Die Trennung der Tätigkeiten soll verbindlich vorgeschrieben werden, wenn Eigenhandel und andere riskante Aktivitäten über 15 bis 25 Prozent der Bilanzsumme hinausgehen oder den Schwellenwert von 100 Milliarden Euro übersteigen. Würden diese Schwellen beschlossen, würde sich für Raiffeisen nichts ändern, sondern lediglich die größten europäischen Banken müssten ihre Tätigkeiten gruppenintern abgrenzen.
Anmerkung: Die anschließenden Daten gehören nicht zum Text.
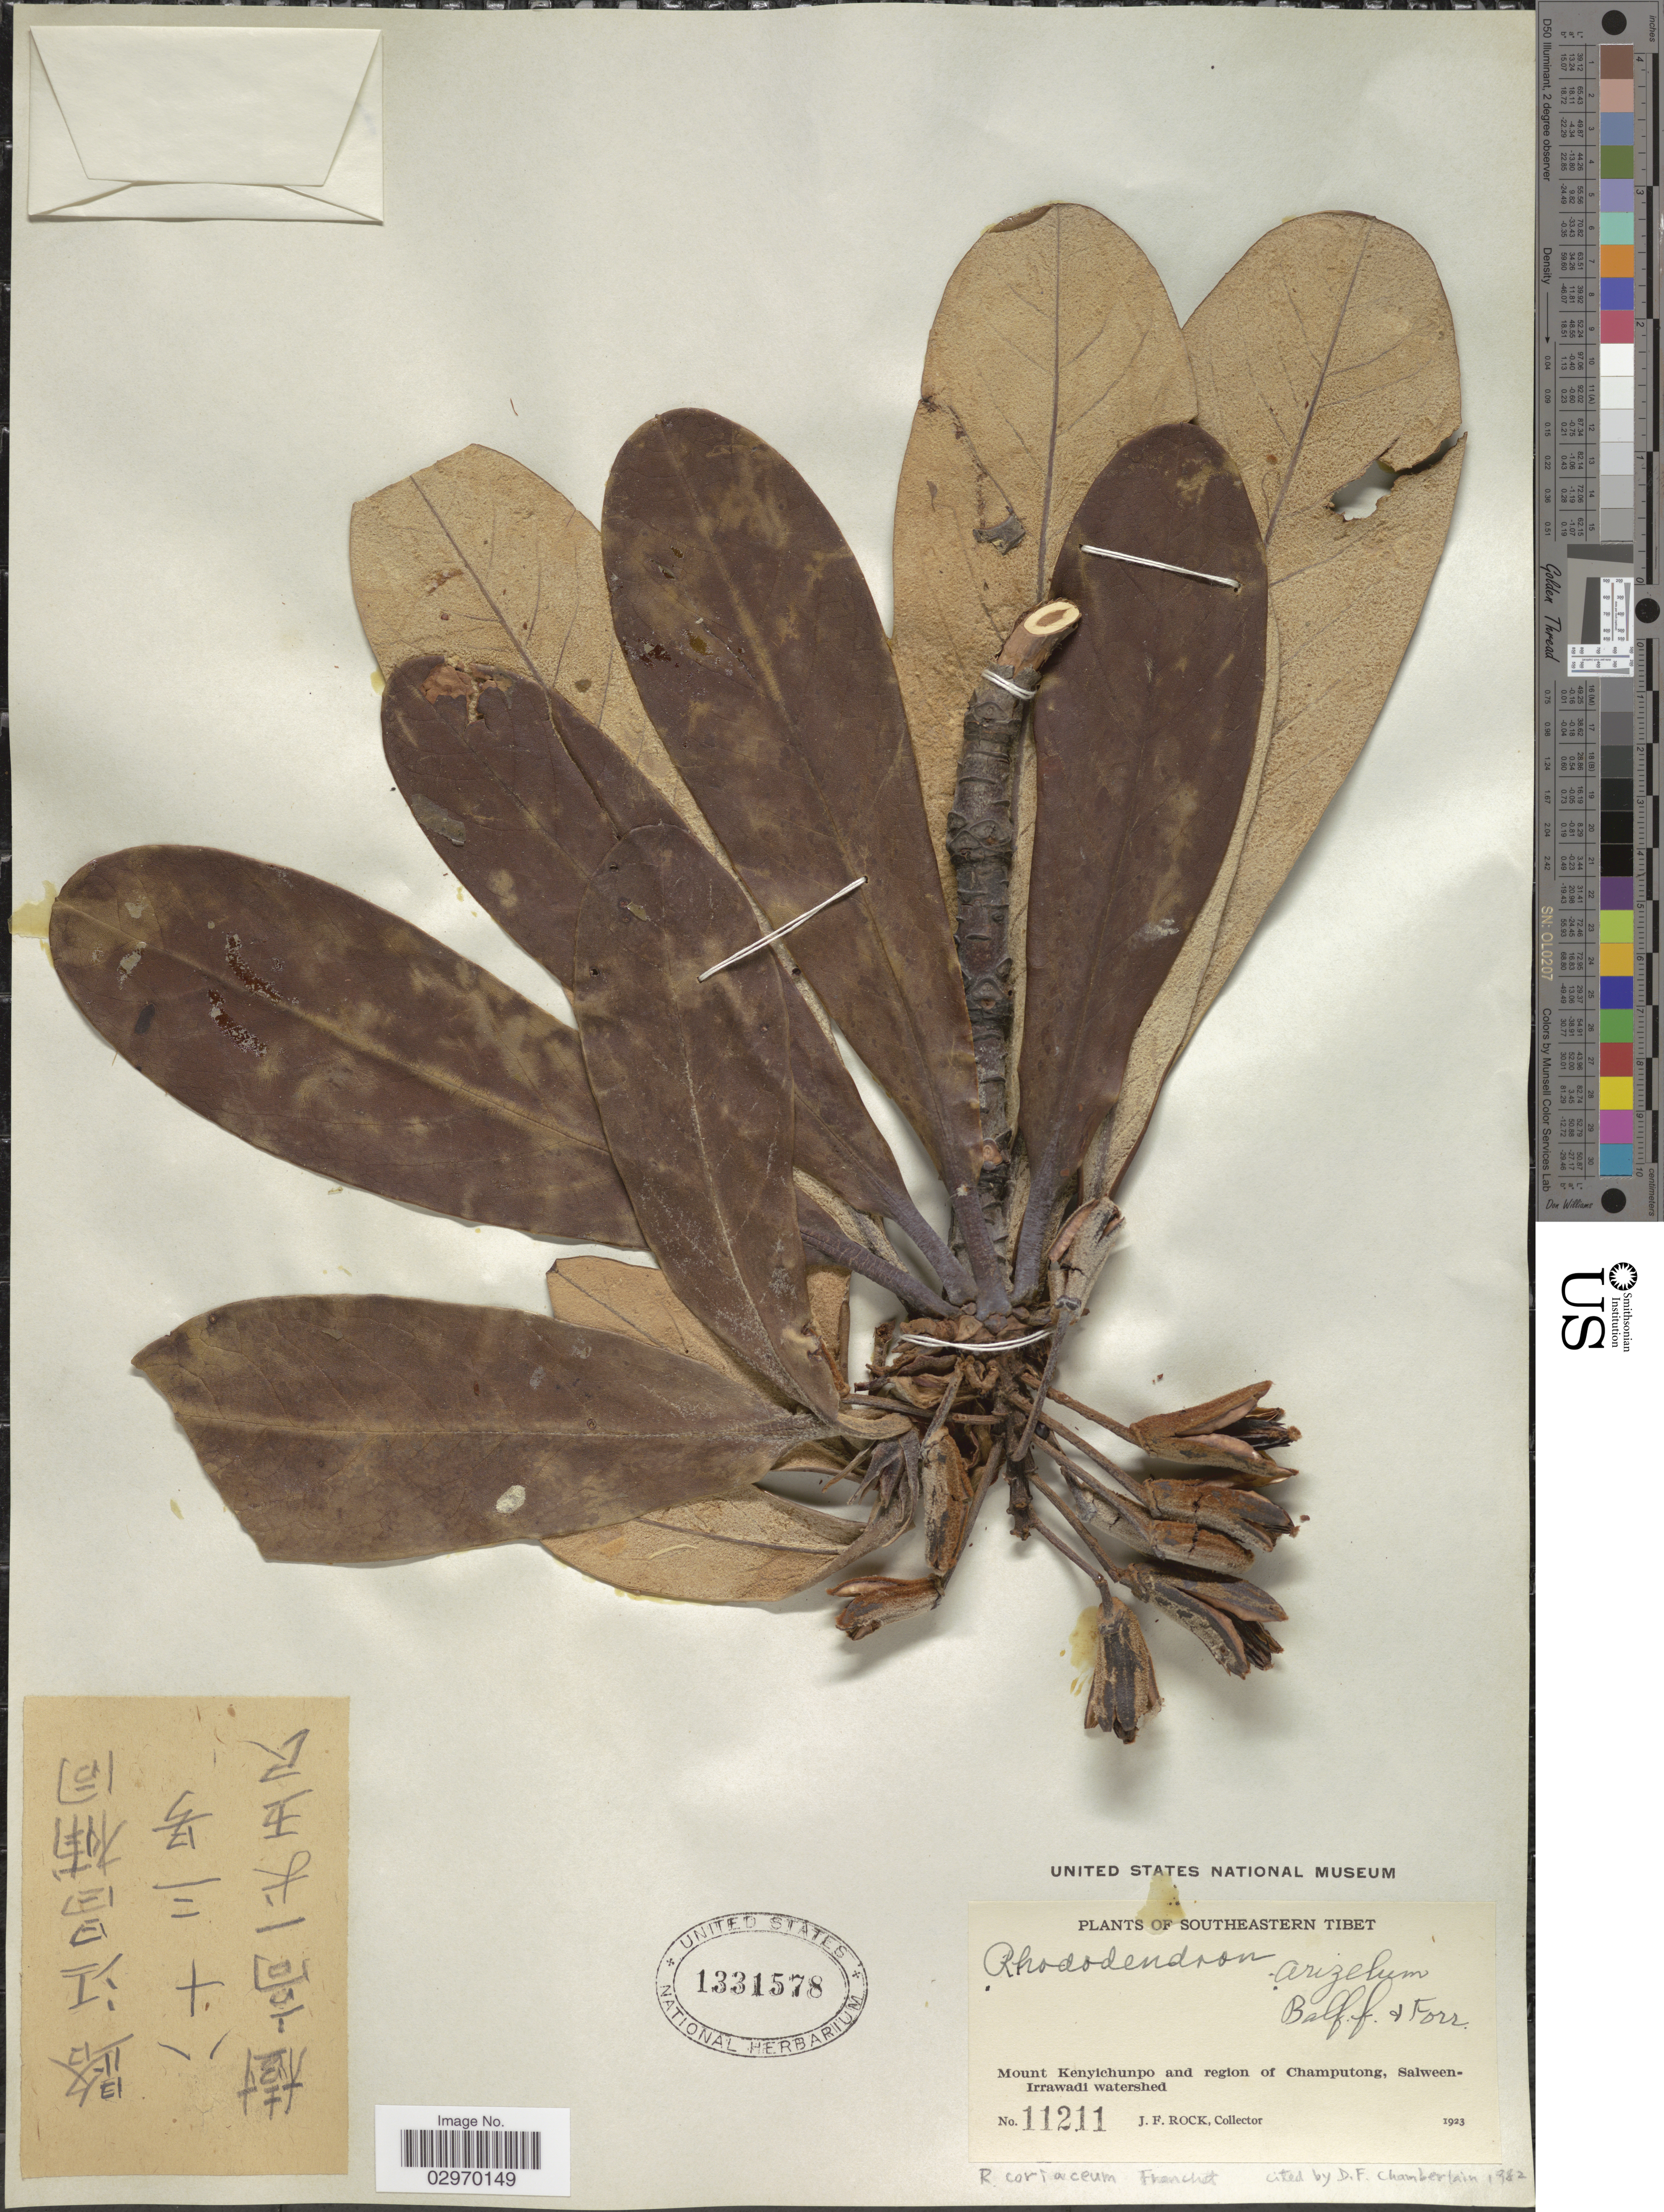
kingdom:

"Die Reform der Bankenstruktur ist eine Ergänzung und kein Ersatz für andere regulatorische Verbesserungen“, stellt Liikanen klar. Allgemein kommt der Finne in seiner Bewertung des europäischen Bankensektors zu dem Schluss, dass sich in der Finanzkrise kein bestimmtes Geschäftsmodell besonders gut oder besonders schlecht bewährt hat, wenngleich die Expertengruppe in ihrem Bericht gleichzeitig festhält, dass die Präsenz von Genossenschaftsbanken einen positiven Einfluss auf das BIP-Wachstum in den jeweiligen Mitgliedstaaten hatte. Zu hohe Risiken, ein zu hohes Maß an kurzfristigen Finanzierungen, keine angemessene Eigenkapitalausstattung und eine zu starke Verknüpfung zwischen den Finanzinstituten hätten zu hohen Systemrisiken geführt.

Die Expertengruppe unterstreicht die Notwendigkeit, dass die Banken Sanierungs- und Abwicklungspläne aufstellen und fortschreiben, wie es die Kommission in ihrer Krisenmanagementrichtlinie BRR bereits vorsieht. Erscheinen die Pläne der Banken nicht glaubwürdig, sollte es ebenfalls zur strukturellen Trennung der Geschäfte kommen.

Erkki Liikanen setzt sich zudem mit Nachdruck für den Einsatz bestimmter Bail-in-Instrumente ein. Diese Verbindlichkeiten können im Insolvenzfall der Bank gekürzt und in Eigenkapital umgewandelt werden. Diese Schuldtitel sollten vorzugsweise außerhalb des Bankensektors gehalten werden, um die Komplexität und Vernetzung zu reduzieren. Liikanen denkt dabei an institutionelle Investoren wie Investmentfonds und Lebensversicherungen. Dass dadurch das systemische Risiko beseitigt wird, wird allerdings von anderen Experten bezweifelt.

Die Krisenresistenz der Banken soll sich insgesamt durch die neuen strengeren Eigenkapitalvorschriften erhöhen, betont Liikanen in seinem Report. Von der Idee, das Einlagengeschäft mit weniger Eigenkapital zu unterlegen, hält der Finne nichts: "Um die Widerstandsfähigkeit beider Institutsarten zu gewährleisten, muss jede für sich genommen allen geltenden Regulierungsanforderungen unterliegen.“

Die Expertenkommission regt schlussendlich auch an, die bereits durchgeführten Corporate-Governance-Reformen weiter auszubauen, also die Grundsätze zur Unternehmensführung zu verbessern. Wie die Europäische Kommission auf die Vorschläge reagiert, ist noch offen. Liikanen rechnet mit einem Regulierungsvorschlag der Europäischen Kommission Ende des Sommers 2013.